_Required work:_
Translate this sentence from the article on prison telemedicine into Spanish: "It turns out that prisons have been using telemedicine technology for decades, and they’re anxiously waiting for more of it to go mainstream."

(Excerpt Opens)

Telemedicine’s Unusual Applications: Prisoner Health

Telemedicine has obvious potential to revolutionize how Joe the Plumber (and his cousin, Mike the Systems Analyst) interact with their doctors and other healthcare providers. But what about the more institutional uses for this field of technology? It turns out that prisons have been using telemedicine technology for decades, and they’re anxiously waiting for more of it to go mainstream.

Why? Simple: one of the biggest expenses in dealing with prisoner health issues is the danger involved in bringing a medical team into a prison — or a violent inmate out into a medical facility. According to a study in North Carolina, the most basic prisoner transport (which still requires two guards and a State vehicle) costs $700 each way. And while every prison has a small medical ward, they’re often woefully inadequate to any but the most basic healthcare tasks.

(Excerpt Closes)
(Data provided Opens)

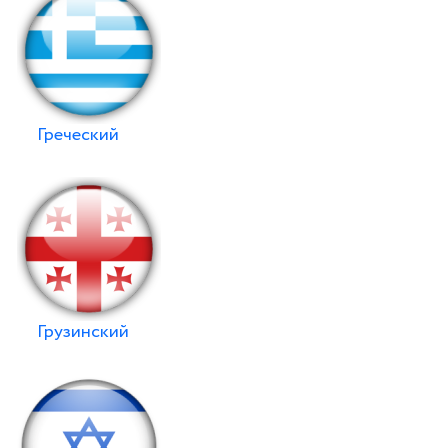
Греческий
Грузинский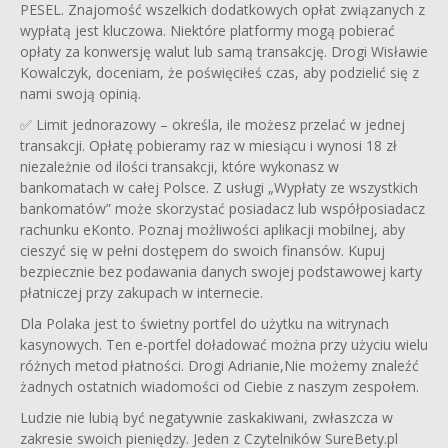
PESEL. Znajomość wszelkich dodatkowych opłat związanych z
wypłatą jest kluczowa. Niektóre platformy mogą pobierać
opłaty za konwersję walut lub samą transakcję. Drogi Wisławie
Kowalczyk, doceniam, że poświęciłeś czas, aby podzielić się z
nami swoją opinią.
✅ Limit jednorazowy – określa, ile możesz przelać w jednej
transakcji. Opłatę pobieramy raz w miesiącu i wynosi 18 zł
niezależnie od ilości transakcji, które wykonasz w
bankomatach w całej Polsce. Z usługi „Wypłaty ze wszystkich
bankomatów” może skorzystać posiadacz lub współposiadacz
rachunku eKonto. Poznaj możliwości aplikacji mobilnej, aby
cieszyć się w pełni dostępem do swoich finansów. Kupuj
bezpiecznie bez podawania danych swojej podstawowej karty
płatniczej przy zakupach w internecie.
Dla Polaka jest to świetny portfel do użytku na witrynach
kasynowych. Ten e-portfel doładować można przy użyciu wielu
różnych metod płatności. Drogi Adrianie,Nie możemy znaleźć
żadnych ostatnich wiadomości od Ciebie z naszym zespołem.
Ludzie nie lubią być negatywnie zaskakiwani, zwłaszcza w
zakresie swoich pieniędzy. Jeden z Czytelników SureBety.pl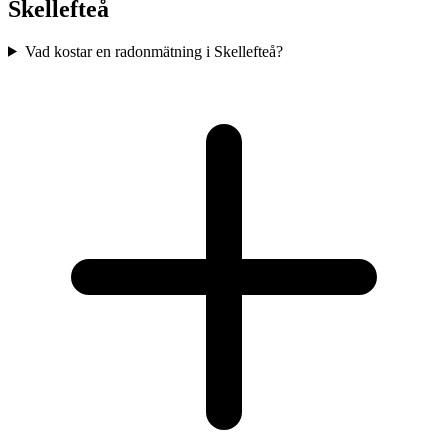
Skellefteå
Vad kostar en radonmätning i Skellefteå?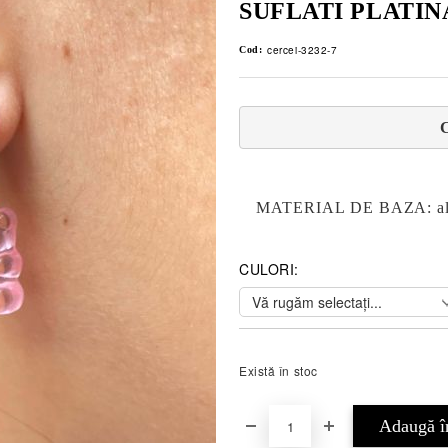
SUFLATI PLATIN
cercei-3232-7
Cod:
MATERIAL DE BAZA: alama, 
CULORI:
Există în stoc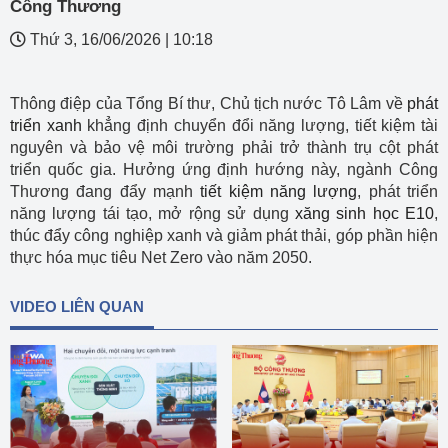
Công Thương
Thứ 3, 16/06/2026
|
10:18
Thông điệp của Tổng Bí thư, Chủ tịch nước Tô Lâm về
phát
triển xanh
khẳng định chuyển đổi năng lượng, tiết kiệm tài
nguyên và bảo vệ môi trường phải trở thành trụ cột phát
triển quốc gia. Hưởng ứng định hướng này, ngành Công
Thương đang đẩy mạnh
tiết kiệm năng lượng
, phát triển
năng lượng tái tạo, mở rộng sử dụng
xăng sinh học E10
,
thúc đẩy công nghiệp xanh và giảm phát thải, góp phần hiện
thực hóa mục tiêu Net Zero vào năm 2050.
VIDEO LIÊN QUAN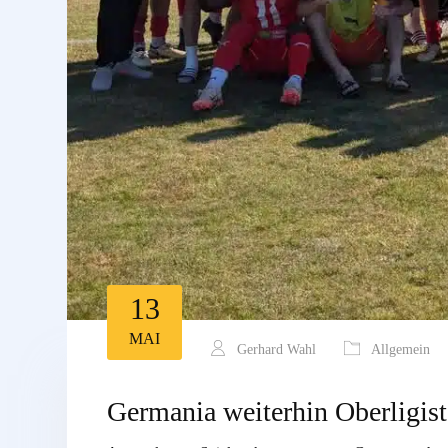
13
MAI
Gerhard Wahl
Allgemein
Germania weiterhin Oberligist 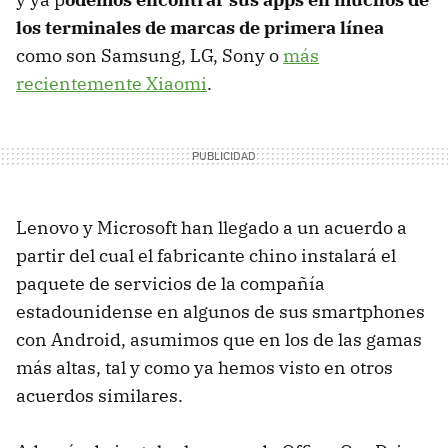
los terminales de marcas de primera línea
como son Samsung, LG, Sony o
más
recientemente Xiaomi
.
Lenovo y Microsoft han llegado a un acuerdo a
partir del cual el fabricante chino instalará el
paquete de servicios de la compañía
estadounidense en algunos de sus smartphones
con Android, asumimos que en los de las gamas
más altas, tal y como ya hemos visto en otros
acuerdos similares.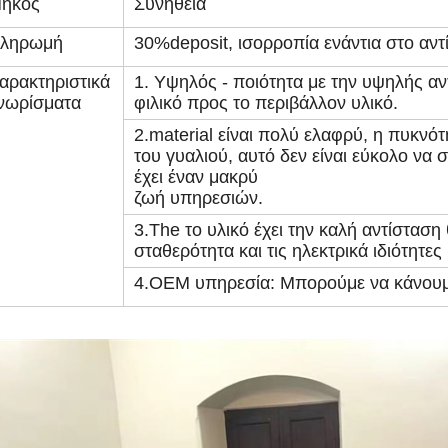
ήκος
Συνήθεια
ληρωμή
30%deposit, ισορροπία ενάντια στο αντ
αρακτηριστικά
1. Υψηλός - ποιότητα με την υψηλής α
νωρίσματα
φιλικό προς το περιβάλλον υλικό.
2.material είναι πολύ ελαφρύ, η πυκνότ
του γυαλιού, αυτό δεν είναι εύκολο να σ
έχει έναν μακρύ
ζωή υπηρεσιών.
3.The το υλικό έχει την καλή αντίσταση
σταθερότητα και τις ηλεκτρικά ιδιότητες
4.OEM υπηρεσία: Μπορούμε να κάνουμ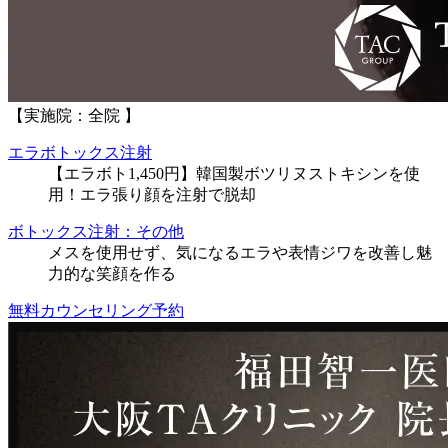
【実施院：全院 】
エラボトックス注射
【エラボト1,450円】韓国製ボツリヌストキシンを使
用！エラ張り顔を注射で脱却
ボトックス注射：その他
メスを使用せず、気になるエラや表情ジワを改善し魅
力的な笑顔を作る
無料カウンセリング予約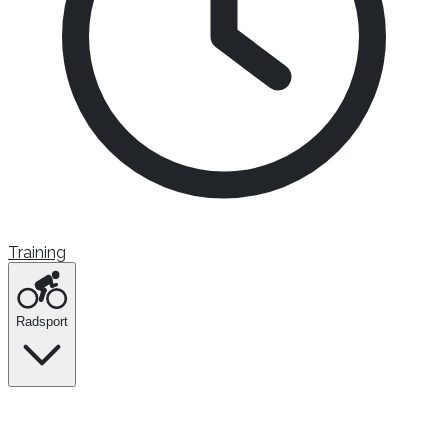
Training
Radsport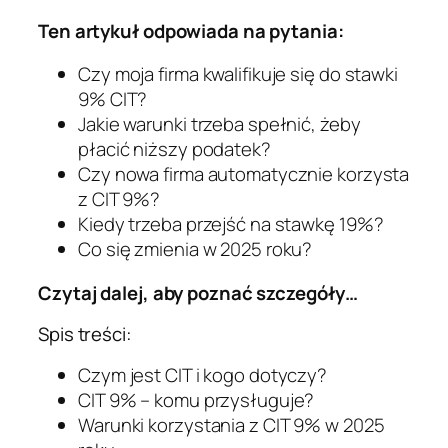
Ten artykuł odpowiada na pytania:
Czy moja firma kwalifikuje się do stawki
9% CIT?
Jakie warunki trzeba spełnić, żeby
płacić niższy podatek?
Czy nowa firma automatycznie korzysta
z CIT 9%?
Kiedy trzeba przejść na stawkę 19%?
Co się zmienia w 2025 roku?
Czytaj dalej, aby poznać szczegóły…
Spis treści:
Czym jest CIT i kogo dotyczy?
CIT 9% – komu przysługuje?
Warunki korzystania z CIT 9% w 2025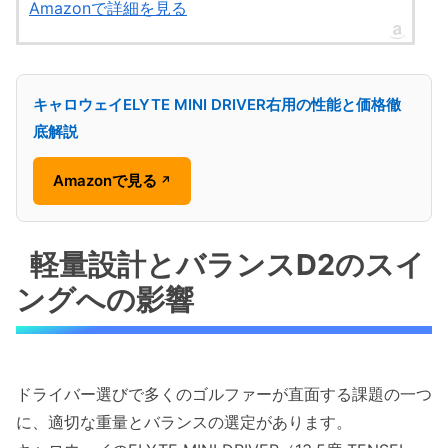
Amazonで詳細を見る
キャロウェイELYTE MINI DRIVER右用の性能と価格徹
底解説
Amazonで見る
↗
軽量設計とバランスD2のスイ
ングへの影響
ドライバー選びで多くのゴルファーが直面する課題の一つ
に、適切な重量とバランスの選定があります。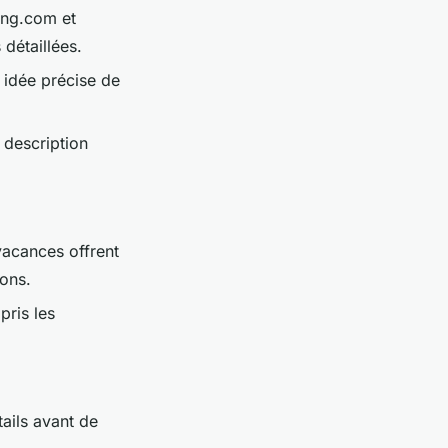
ing.com et
détaillées.
 idée précise de
 description
vacances offrent
ons.
pris les
tails avant de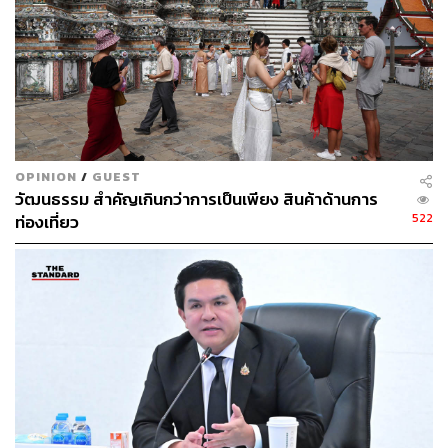
แจงร้อน
ถึงขณะนี้มีสามเรื่องที่เราได้รับแล้ว ได้แก่ จิตรกรรมฝาผนัง
สมัยอยุธยาตอนปลายที่วัดเขียน จังหวัดอ่างทอง ซึ่งถูกละเลย
มานาน หมู่อาคารสถานทูตเนเธอร์แลนด์ในกรุงเทพฯ ที่อาจมี
การขายที่ดินให้นักพัฒนาอสังหาริมทรัพย์ และ วัดแจงร้อน
ซึ่งตั้งอยู่ริมแม่น้ำมาตั้งแต่ก่อนกรุงรัตนโกสินทร์และกำลังถูก
คุกคามจากความชื้นและระดับน้ำทะเลที่เพิ่มสูงขึ้น แต่ละ
OPINION
/
GUEST
เรื่องบอกถึงความเปราะบางของมรดกของเรา และความ
วัฒนธรรม สำคัญเกินกว่าการเป็นเพียง สินค้าด้านการ
522
จำเป็นในการยื่นมือเข้าไปแก้ไขอย่างเร่งด่วน
ท่องเที่ยว
วัดเขียนมีพระสงฆ์อยู่เพียงรูปเดียว อันเป็นปัญหาที่พบได้ทั่วไป
วัดใดมีพระสงฆ์น้อยวัดนั้นพระสงฆ์ย่อมไม่มีเวลาไปดูแล
ศาสนสถานเก่าแก่ แต่ความจริงที่ลึกกว่านั้นคือ คนไทย
จำนวนมากนิยมบริจาคเงินเพื่อสร้างโบสถ์วิหารหรือพระพุทธ
รูปขึ้นใหม่ ยิ่งกว่าจะบริจาคเพื่อการบูรณะปฏิสังขรณ์ของเก่า
ที่มีคุณค่า วัดต่างๆ มุ่งแต่จะแข่งกันระดมทุนสร้างโบสถ์ใหม่
แต่จัดสรรเงินเพื่อการซ่อมแซมเพียงน้อยนิด ผู้คนมักเชื่อ
ว่าการดูแลรักษามรดก “ไม่ใช่กงการของฉัน”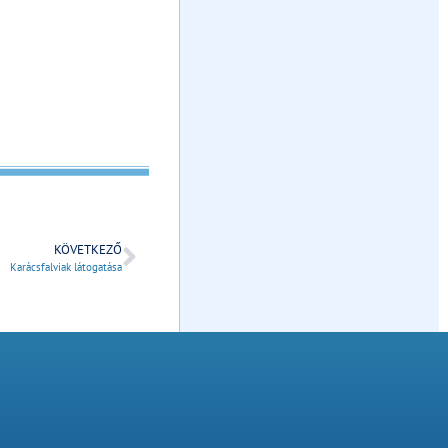
KÖVETKEZŐ
Karácsfalviak látogatása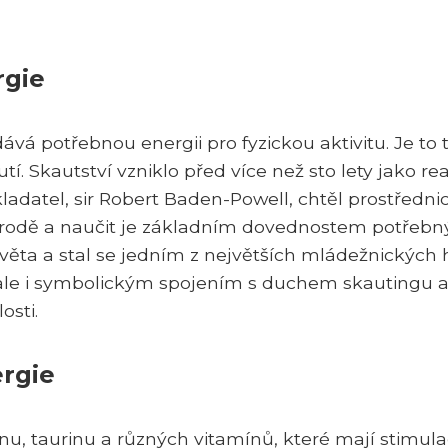
rgie
ává potřebnou energii pro fyzickou aktivitu. Je to 
tí. Skautství vzniklo před více než sto lety jako re
ladatel, sir Robert Baden-Powell, chtěl prostředni
 přírodě a naučit je základním dovednostem potřeb
 světa a stal se jedním z největších mládežnických 
ale i symbolickým spojením s duchem skautingu a
osti.
ergie
inu, taurinu a různých vitamínů, které mají stimula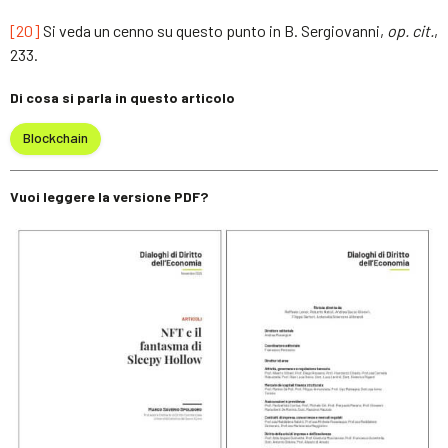
[20]
Si veda un cenno su questo punto in B. Sergiovanni,
op. cit.
,
233.
Di cosa si parla in questo articolo
Blockchain
Vuoi leggere la versione PDF?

(Data provided Closes)

_Finished exercise:_
Resulta que las prisiones llevan décadas usando tecnología de telemedicina y esperan con ansias que una mayor parte de ella se generalice.